Sunday, June 19, 2011

a broken window

a broken window,
a water-stained cardboard box,
up pointing sideways

Walking down the alley between the courthouse and the square, my eye gets caught by the word "up" and the arrow pointing not up but sideways, in the direction I am walking. I stop and stare for a long time. A broken window in an alley, not so surprising. A piece of a cardboard box used to seal the broken window, not unusual. But there is something intriguing about the whole scene. The circular pattern of the break in the shatterproof glass suggests a rock thrown at the window. To what purpose? A prank, an attempt at entry? Rather than repair the window, someone taped a piece of cardboard over the glass. The function of a window is to let light in and allow a view out, but now the light and the view are blocked. From the rain stains on the cardboard, it appears that the window has been broken for a long time. Perhaps the room behind the window is a storage room and no one cares about a view of the alley or natural light.

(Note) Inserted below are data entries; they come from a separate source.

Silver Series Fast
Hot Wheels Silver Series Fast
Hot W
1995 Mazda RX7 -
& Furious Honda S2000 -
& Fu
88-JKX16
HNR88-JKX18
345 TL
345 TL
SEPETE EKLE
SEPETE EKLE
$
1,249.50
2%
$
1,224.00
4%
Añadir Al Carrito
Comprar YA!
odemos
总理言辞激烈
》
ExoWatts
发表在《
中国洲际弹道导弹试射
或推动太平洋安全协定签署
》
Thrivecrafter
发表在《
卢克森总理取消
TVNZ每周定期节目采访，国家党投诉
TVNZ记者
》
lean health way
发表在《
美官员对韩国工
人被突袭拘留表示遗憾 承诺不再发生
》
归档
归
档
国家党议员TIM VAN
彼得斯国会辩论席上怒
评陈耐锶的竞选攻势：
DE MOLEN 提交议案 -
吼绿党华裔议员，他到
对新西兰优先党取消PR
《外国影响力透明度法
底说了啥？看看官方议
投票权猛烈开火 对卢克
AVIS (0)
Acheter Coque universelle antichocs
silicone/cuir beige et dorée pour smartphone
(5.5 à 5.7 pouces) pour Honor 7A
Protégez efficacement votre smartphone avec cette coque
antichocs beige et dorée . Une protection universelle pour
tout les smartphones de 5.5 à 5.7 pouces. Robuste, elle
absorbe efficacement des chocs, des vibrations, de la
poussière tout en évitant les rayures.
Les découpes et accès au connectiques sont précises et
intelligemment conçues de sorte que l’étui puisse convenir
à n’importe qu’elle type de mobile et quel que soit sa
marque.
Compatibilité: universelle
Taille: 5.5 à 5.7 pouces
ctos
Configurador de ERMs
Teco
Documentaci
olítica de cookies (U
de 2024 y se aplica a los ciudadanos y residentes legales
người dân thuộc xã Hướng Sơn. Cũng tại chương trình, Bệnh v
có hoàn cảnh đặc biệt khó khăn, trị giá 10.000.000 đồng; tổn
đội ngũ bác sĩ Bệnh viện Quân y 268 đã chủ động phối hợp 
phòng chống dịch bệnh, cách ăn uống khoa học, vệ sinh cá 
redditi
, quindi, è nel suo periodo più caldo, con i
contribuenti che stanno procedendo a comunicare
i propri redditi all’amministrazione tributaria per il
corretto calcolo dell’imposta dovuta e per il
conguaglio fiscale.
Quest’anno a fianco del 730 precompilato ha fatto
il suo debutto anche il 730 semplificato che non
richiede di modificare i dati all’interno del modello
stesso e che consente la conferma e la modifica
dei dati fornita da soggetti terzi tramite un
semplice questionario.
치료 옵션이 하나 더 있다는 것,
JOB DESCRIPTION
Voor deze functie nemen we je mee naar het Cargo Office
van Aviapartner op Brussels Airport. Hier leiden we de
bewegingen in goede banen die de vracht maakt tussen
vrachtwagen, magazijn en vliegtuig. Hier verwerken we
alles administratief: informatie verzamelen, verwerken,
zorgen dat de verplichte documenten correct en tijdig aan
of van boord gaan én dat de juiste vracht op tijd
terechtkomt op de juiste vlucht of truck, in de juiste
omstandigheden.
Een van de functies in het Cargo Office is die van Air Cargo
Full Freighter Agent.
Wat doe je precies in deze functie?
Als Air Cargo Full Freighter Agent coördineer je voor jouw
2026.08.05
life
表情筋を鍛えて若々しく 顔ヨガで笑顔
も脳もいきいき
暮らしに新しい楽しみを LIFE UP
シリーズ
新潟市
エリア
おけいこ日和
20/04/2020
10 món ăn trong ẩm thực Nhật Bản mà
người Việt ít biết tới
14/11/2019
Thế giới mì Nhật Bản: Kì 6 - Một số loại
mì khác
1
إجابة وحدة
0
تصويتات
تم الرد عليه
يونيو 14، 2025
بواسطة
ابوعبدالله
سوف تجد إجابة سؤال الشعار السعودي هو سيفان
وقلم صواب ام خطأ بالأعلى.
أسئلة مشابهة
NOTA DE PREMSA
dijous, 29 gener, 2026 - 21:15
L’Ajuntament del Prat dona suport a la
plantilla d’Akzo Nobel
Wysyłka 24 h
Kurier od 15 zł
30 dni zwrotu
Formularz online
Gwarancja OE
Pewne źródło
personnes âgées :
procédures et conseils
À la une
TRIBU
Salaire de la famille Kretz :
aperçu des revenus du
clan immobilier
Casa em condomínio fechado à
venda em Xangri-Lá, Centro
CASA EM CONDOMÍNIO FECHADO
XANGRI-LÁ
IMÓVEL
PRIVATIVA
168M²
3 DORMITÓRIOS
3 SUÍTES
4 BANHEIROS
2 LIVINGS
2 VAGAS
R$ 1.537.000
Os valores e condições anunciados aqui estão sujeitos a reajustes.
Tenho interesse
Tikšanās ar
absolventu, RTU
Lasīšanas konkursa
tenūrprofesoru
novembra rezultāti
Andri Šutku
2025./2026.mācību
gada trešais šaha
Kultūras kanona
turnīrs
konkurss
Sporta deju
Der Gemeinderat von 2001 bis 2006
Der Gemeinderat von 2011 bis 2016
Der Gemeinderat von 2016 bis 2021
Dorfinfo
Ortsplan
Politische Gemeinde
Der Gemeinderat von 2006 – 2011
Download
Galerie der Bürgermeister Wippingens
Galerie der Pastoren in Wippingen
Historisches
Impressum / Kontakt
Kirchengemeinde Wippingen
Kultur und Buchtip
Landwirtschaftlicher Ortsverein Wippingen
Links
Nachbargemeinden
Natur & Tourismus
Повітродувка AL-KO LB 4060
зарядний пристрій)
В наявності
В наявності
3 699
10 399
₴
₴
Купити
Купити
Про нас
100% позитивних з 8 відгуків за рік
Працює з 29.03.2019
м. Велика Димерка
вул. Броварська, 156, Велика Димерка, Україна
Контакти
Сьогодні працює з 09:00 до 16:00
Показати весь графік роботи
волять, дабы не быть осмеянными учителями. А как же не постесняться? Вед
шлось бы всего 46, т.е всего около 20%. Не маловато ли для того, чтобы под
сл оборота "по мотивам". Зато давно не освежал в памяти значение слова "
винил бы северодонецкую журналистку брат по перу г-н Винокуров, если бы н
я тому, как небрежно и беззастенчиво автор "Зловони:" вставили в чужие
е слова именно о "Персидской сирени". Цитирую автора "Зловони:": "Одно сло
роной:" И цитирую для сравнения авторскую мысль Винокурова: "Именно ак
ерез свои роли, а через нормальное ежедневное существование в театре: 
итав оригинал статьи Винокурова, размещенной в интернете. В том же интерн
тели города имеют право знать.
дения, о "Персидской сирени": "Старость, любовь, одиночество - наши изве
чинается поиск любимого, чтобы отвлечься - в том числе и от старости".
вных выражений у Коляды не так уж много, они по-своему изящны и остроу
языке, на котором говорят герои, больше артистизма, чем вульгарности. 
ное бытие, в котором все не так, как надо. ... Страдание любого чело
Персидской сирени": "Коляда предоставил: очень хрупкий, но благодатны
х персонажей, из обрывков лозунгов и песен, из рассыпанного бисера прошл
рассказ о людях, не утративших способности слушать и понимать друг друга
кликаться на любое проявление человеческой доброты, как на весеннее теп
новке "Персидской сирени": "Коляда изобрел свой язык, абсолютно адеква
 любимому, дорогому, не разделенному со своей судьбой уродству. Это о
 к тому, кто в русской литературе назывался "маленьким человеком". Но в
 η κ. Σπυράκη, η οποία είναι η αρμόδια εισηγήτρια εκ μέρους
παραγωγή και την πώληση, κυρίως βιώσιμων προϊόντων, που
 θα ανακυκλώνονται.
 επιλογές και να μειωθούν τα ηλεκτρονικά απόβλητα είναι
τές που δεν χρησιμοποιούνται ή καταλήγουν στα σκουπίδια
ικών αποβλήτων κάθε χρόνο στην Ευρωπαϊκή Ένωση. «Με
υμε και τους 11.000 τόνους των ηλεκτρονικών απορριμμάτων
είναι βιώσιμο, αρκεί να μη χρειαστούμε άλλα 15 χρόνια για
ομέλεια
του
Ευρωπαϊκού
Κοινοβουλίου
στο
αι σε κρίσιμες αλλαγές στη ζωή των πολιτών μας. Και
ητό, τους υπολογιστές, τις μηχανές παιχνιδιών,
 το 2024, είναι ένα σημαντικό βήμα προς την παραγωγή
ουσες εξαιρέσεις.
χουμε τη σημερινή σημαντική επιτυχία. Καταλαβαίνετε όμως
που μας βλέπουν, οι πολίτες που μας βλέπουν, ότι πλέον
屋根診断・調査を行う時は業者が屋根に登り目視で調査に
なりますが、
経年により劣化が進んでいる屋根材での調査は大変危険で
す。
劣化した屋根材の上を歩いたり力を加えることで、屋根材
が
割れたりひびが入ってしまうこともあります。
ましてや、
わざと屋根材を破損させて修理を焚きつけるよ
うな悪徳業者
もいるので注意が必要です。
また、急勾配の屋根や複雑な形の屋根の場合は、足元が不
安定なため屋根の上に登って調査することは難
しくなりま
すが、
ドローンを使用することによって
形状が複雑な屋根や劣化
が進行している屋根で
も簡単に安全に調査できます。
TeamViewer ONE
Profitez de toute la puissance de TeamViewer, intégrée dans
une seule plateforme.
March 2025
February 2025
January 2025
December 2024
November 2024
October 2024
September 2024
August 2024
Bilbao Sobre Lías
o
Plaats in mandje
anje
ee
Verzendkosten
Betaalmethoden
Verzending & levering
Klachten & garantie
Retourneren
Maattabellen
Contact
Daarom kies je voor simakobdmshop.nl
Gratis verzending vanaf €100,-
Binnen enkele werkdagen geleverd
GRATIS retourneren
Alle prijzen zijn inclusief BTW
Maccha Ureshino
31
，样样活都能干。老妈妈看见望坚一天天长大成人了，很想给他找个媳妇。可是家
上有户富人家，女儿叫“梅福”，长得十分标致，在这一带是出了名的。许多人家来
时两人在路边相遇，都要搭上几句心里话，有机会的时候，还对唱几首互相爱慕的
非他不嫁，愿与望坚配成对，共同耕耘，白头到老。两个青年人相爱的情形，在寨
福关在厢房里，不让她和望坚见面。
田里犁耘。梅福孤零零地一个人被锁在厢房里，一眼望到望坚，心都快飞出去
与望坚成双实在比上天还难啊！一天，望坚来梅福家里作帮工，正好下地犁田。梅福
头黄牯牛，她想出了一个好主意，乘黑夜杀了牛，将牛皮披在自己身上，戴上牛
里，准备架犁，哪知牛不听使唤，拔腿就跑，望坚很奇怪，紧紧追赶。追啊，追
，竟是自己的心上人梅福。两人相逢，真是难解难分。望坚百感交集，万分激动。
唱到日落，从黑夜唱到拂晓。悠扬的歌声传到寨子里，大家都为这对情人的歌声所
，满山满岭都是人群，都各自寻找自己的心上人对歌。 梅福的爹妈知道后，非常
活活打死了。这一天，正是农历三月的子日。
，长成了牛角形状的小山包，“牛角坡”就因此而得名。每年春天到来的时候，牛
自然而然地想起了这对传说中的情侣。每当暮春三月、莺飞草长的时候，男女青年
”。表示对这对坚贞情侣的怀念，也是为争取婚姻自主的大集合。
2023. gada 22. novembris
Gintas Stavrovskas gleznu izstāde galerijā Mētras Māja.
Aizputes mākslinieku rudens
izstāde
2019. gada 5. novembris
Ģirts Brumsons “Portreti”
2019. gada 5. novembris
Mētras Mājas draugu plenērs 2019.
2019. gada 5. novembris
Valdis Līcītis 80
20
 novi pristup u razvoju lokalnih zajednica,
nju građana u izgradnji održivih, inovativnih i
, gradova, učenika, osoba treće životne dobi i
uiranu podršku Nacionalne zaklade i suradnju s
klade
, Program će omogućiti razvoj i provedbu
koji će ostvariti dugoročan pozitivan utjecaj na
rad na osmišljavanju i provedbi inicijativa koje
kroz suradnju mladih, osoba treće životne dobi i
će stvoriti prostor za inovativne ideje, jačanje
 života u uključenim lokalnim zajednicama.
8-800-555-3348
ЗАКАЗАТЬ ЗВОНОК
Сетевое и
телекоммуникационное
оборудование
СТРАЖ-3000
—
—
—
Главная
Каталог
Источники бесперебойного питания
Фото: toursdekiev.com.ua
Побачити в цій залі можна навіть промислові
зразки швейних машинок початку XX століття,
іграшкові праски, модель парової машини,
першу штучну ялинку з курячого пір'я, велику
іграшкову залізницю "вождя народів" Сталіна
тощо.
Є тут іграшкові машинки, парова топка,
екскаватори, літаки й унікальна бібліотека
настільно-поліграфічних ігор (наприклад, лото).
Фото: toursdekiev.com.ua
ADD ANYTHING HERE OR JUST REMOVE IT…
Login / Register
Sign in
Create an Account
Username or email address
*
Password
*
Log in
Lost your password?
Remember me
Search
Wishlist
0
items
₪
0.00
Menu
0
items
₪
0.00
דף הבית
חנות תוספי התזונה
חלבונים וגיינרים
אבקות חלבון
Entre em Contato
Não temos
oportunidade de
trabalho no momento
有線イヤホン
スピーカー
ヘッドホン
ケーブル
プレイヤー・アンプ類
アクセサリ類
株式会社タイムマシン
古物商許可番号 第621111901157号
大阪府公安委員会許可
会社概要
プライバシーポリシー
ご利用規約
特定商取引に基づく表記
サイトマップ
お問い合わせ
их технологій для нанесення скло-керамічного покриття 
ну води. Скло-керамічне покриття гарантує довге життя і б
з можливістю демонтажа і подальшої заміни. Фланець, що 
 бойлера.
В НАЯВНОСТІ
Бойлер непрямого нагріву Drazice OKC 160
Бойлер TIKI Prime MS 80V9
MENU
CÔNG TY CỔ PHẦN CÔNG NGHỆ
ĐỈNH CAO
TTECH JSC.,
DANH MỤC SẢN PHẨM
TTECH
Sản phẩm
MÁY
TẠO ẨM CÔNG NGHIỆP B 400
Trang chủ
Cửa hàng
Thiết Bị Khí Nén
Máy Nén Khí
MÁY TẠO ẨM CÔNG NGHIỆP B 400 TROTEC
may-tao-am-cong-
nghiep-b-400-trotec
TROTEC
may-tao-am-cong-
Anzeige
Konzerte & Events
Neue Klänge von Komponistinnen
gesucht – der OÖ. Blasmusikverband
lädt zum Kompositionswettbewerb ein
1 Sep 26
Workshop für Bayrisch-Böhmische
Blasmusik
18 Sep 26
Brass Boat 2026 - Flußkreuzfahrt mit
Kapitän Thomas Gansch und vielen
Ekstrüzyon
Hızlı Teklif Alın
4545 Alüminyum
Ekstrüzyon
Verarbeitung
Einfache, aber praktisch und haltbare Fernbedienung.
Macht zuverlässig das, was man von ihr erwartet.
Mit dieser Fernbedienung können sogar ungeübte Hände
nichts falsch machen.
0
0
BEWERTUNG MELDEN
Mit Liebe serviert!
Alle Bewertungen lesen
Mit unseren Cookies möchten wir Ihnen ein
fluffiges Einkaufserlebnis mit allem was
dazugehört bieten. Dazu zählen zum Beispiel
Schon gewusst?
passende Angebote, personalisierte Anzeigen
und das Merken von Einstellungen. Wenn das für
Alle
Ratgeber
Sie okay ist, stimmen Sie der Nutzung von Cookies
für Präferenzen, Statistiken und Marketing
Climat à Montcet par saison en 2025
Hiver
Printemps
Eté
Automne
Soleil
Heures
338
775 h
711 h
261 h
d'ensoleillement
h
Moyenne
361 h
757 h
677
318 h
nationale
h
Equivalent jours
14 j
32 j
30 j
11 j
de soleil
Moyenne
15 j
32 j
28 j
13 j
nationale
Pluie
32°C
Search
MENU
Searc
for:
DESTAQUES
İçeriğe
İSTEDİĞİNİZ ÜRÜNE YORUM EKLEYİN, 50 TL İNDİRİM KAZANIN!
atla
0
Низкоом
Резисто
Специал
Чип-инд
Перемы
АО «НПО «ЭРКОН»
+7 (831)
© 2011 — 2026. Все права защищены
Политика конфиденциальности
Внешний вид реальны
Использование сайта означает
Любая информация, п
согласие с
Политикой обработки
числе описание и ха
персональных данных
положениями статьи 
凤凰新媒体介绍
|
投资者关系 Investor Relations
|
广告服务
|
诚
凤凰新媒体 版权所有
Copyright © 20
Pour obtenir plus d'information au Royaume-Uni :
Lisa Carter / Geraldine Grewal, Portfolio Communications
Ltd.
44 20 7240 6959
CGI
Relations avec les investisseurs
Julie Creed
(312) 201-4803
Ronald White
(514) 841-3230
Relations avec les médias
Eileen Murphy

The usual function of a box is a container, an empty hole to be filled, but this box has been flattened, its emptiness collapsed and its surface converted to a different purpose. The function of the word "up" and the arrow gives notice of how the box should be properly oriented. Now the arrow points sideways and the word "up" is lying on its side. But no one cares whether a box converted to a cover is properly oriented. The whole picture looks like something you might see in a museum of modern art, the elegant brown scrawl of the rain stain, the radiating lines of shattered glass and the ambiguity of the word "up."